- What you have to do -
Locate each line in the records below that contains the string "times" with matching case, and copy every such line in full.

- Supplied material -
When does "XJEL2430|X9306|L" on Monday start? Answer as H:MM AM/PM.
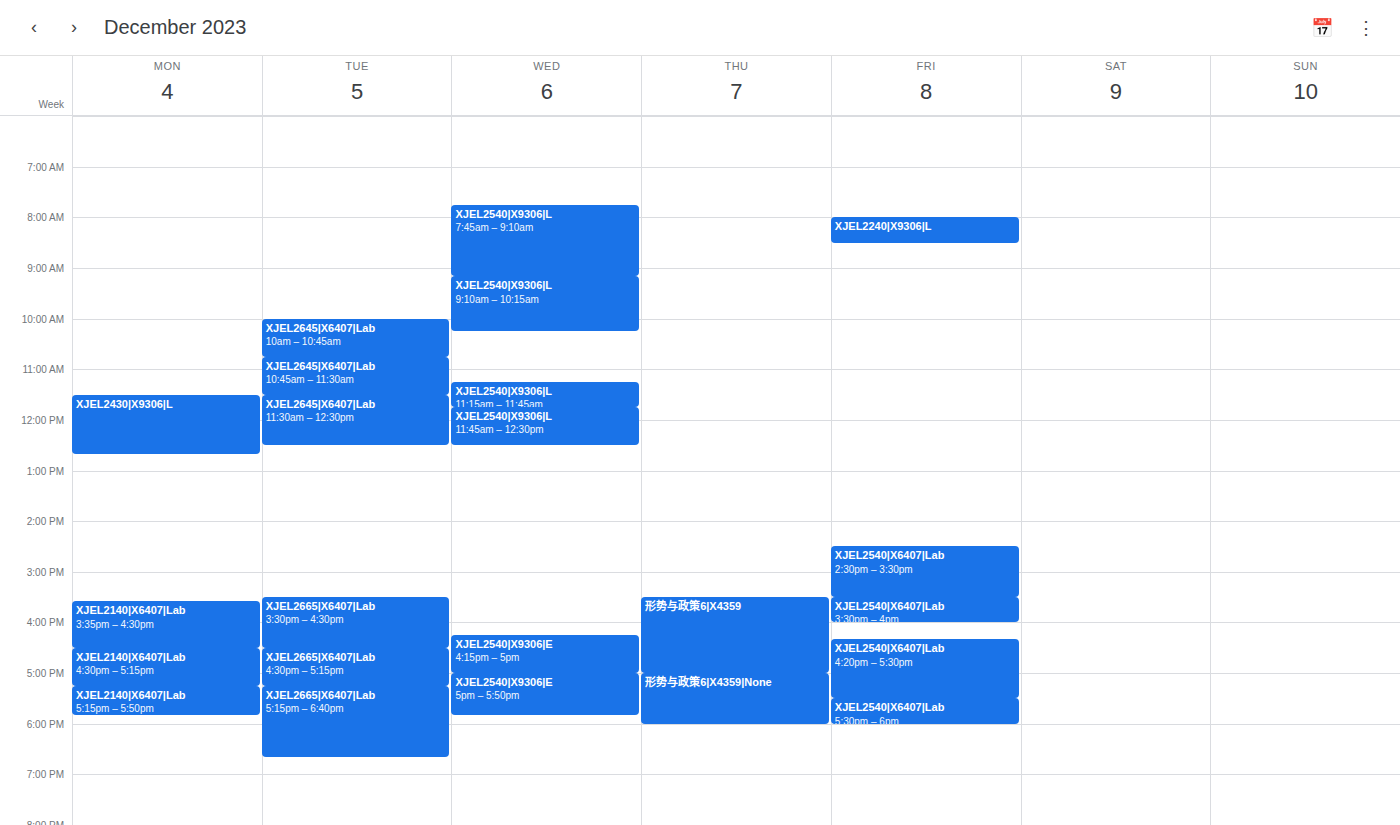
11:30 AM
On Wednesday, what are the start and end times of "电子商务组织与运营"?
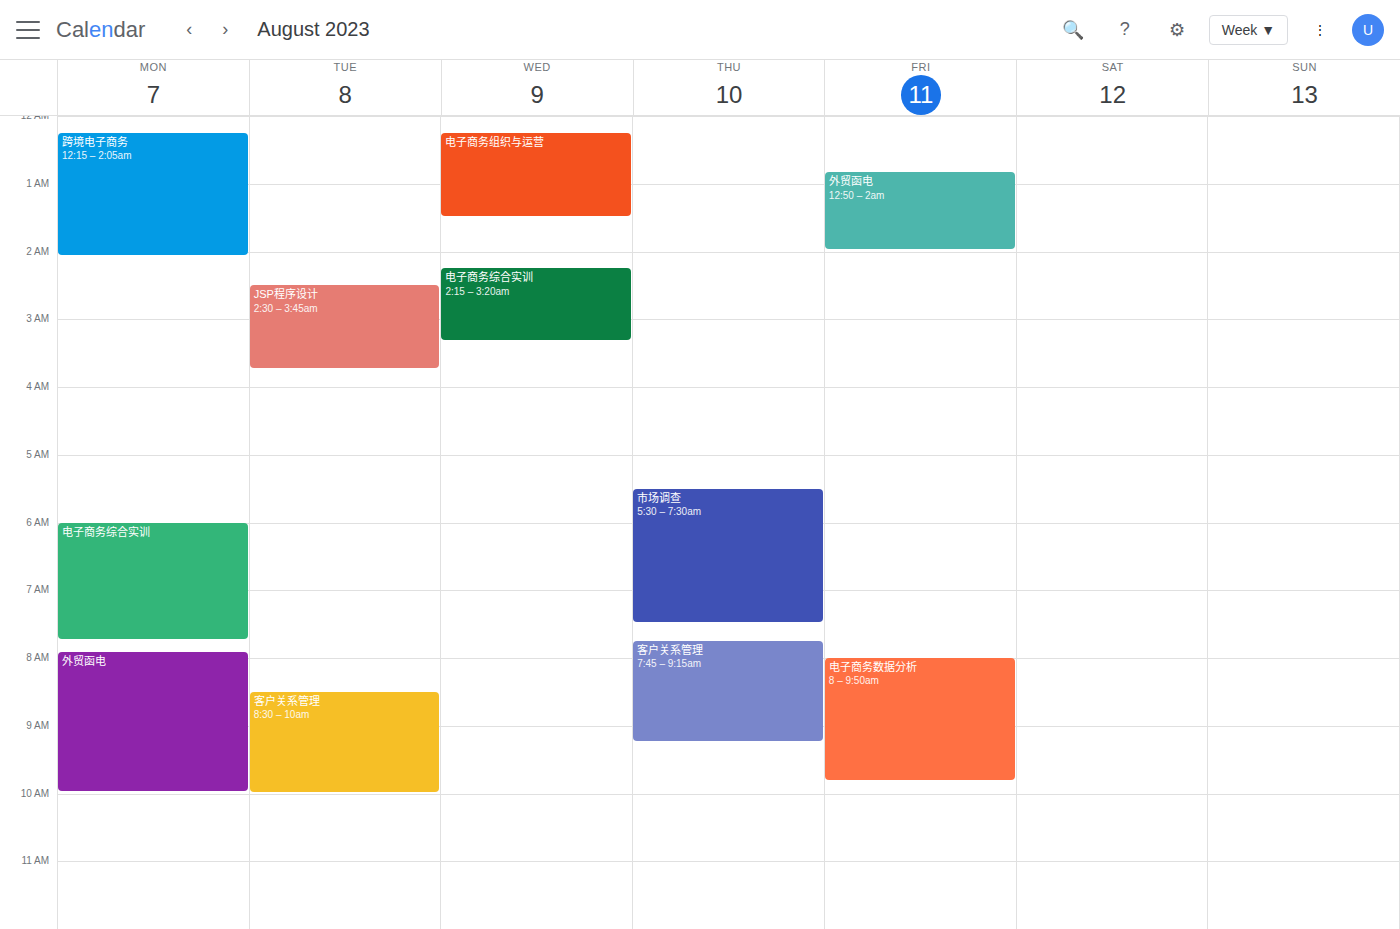
12:15 AM to 1:30 AM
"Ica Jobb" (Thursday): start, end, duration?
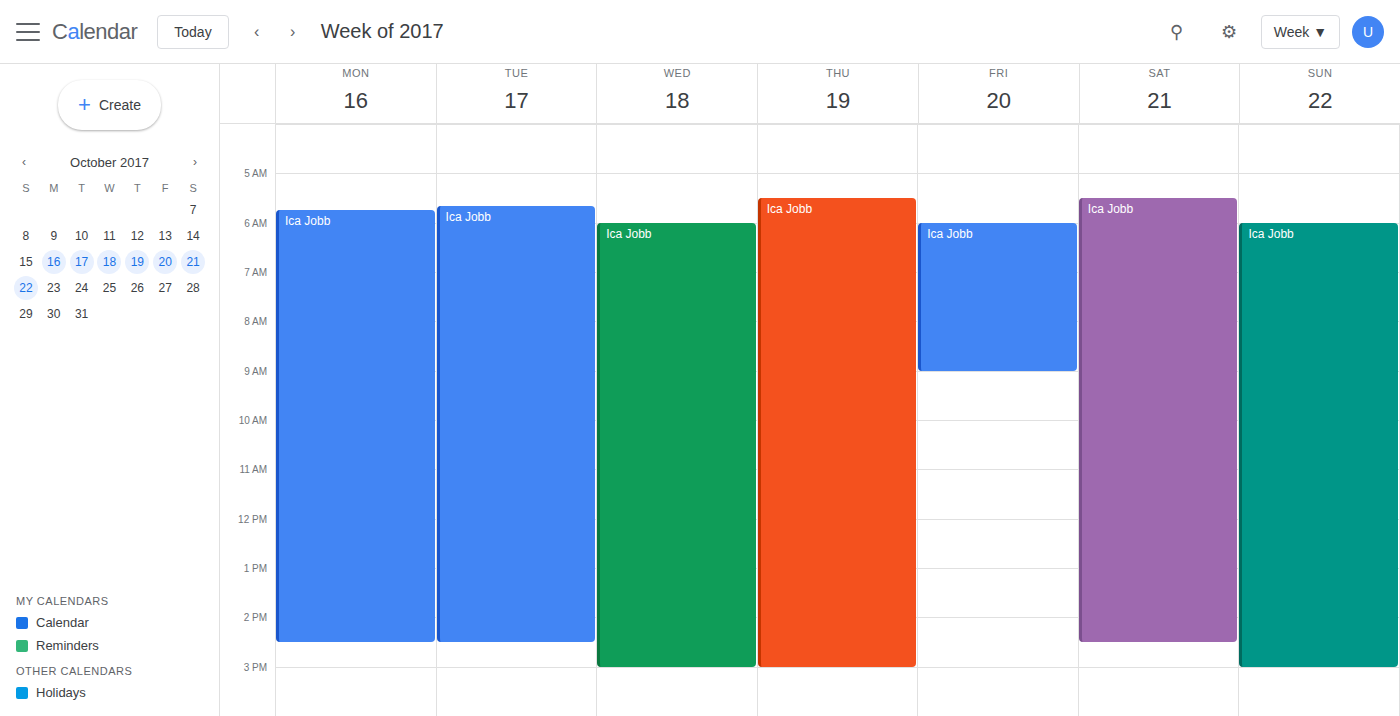
05:30 to 15:00, 9 hours 30 minutes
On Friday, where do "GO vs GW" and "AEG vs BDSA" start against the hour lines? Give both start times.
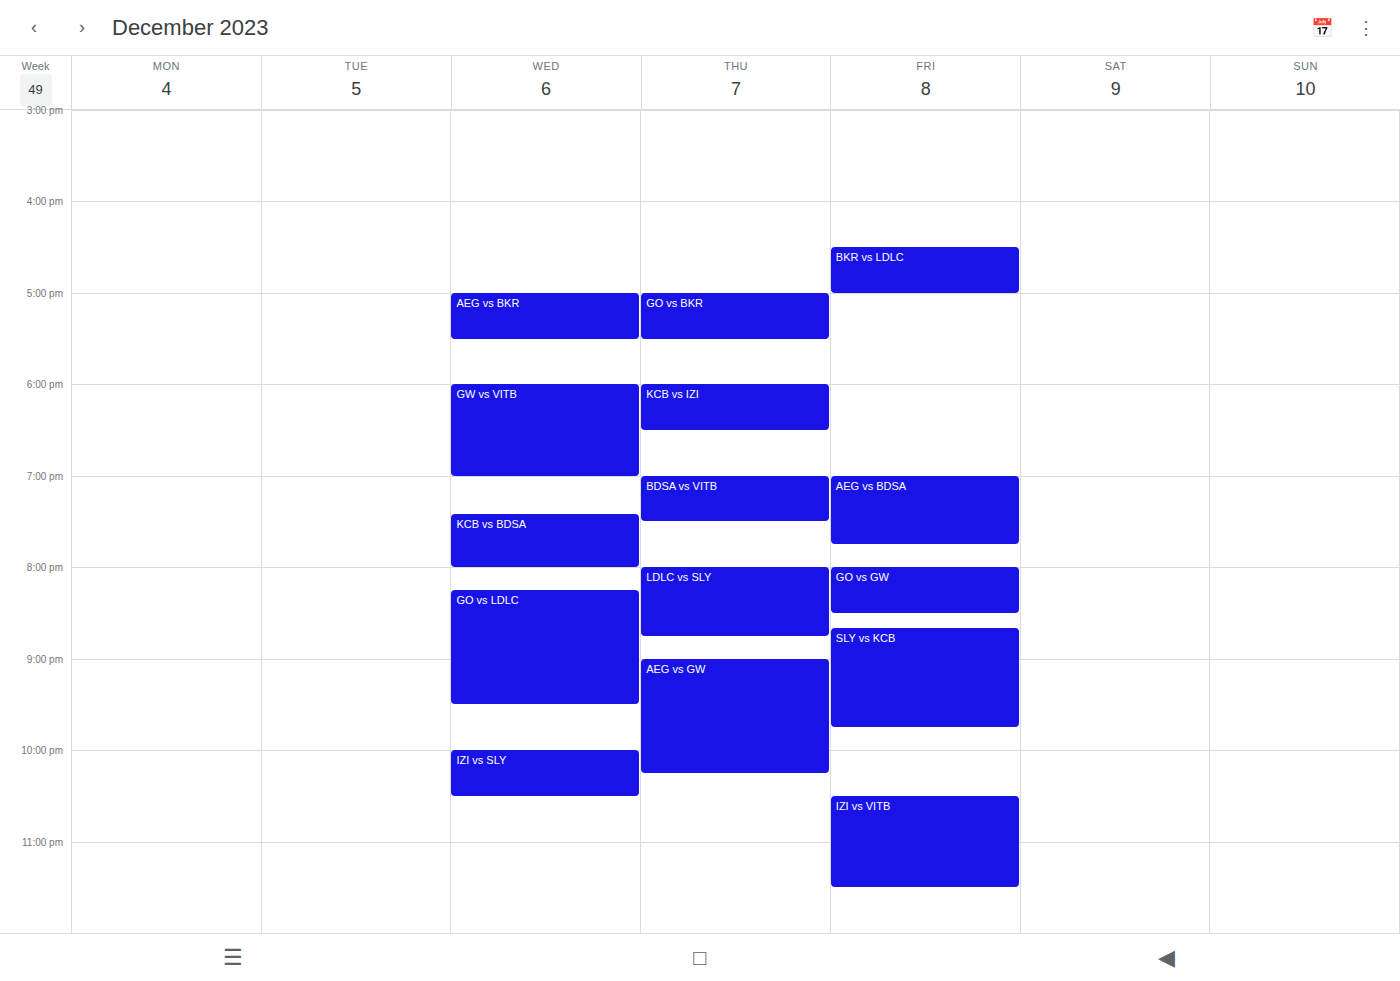
"GO vs GW": 8:00 PM, exactly on the 8 PM line. "AEG vs BDSA": 7:00 PM, exactly on the 7 PM line.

- Exercise solution -
On Wednesday, what are the start and end times of "电子商务组织与运营"?
On Friday, where do "GO vs GW" and "AEG vs BDSA" start against the hour lines? Give both start times.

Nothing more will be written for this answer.